Stored entries
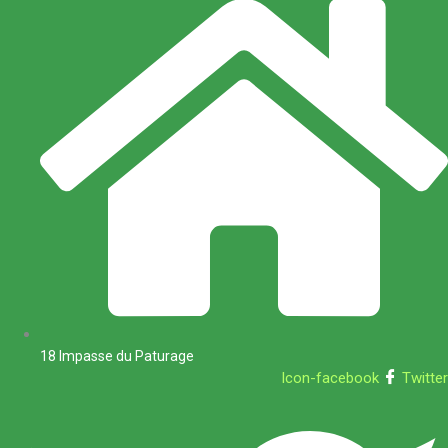
18 Impasse du Paturage
Icon-facebook
Twitter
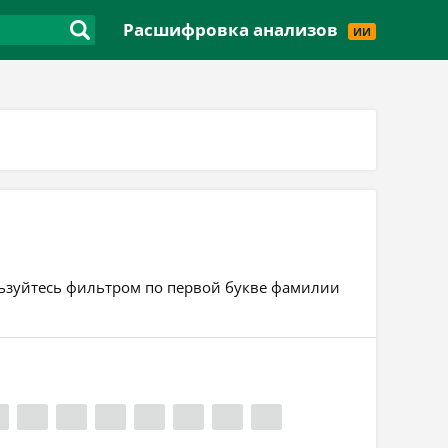
Версия для слабовидящих
Расшифровка анализов
ИИ
ользуйтесь фильтром по первой букве фамилии
Ф
Х
Ц
Ч
Ш
Э
Я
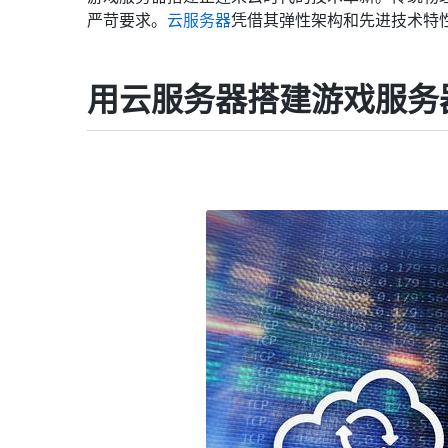
严苛要求。
云服务器
凭借其弹性架构和先进技术特
用云服务器搭建游戏服务器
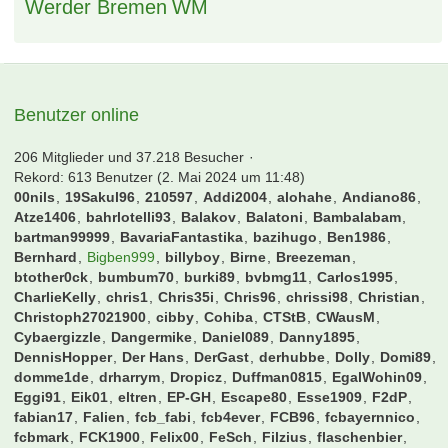
Werder Bremen
WM
Benutzer online
206 Mitglieder und 37.218 Besucher
Rekord: 613 Benutzer (
2. Mai 2024 um 11:48
)
00nils
19Sakul96
210597
Addi2004
alohahe
Andiano86
Atze1406
bahrlotelli93
Balakov
Balatoni
Bambalabam
bartman99999
BavariaFantastika
bazihugo
Ben1986
Bernhard
Bigben999
billyboy
Birne
Breezeman
btother0ck
bumbum70
burki89
bvbmg11
Carlos1995
CharlieKelly
chris1
Chris35i
Chris96
chrissi98
Christian
Christoph27021900
cibby
Cohiba
CTStB
CWausM
Cybaergizzle
Dangermike
Daniel089
Danny1895
DennisHopper
Der Hans
DerGast
derhubbe
Dolly
Domi89
domme1de
drharrym
Dropicz
Duffman0815
EgalWohin09
Eggi91
Eik01
eltren
EP-GH
Escape80
Esse1909
F2dP
fabian17
Falien
fcb_fabi
fcb4ever
FCB96
fcbayernnico
fcbmark
FCK1900
Felix00
FeSch
Filzius
flaschenbier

__DIRECTIONS FOR THIS TASK__. Please gather every line of the records above that contains the string "Benutzer".

__SOLUTION TO THIS TASK__.
Benutzer online
Rekord: 613 Benutzer (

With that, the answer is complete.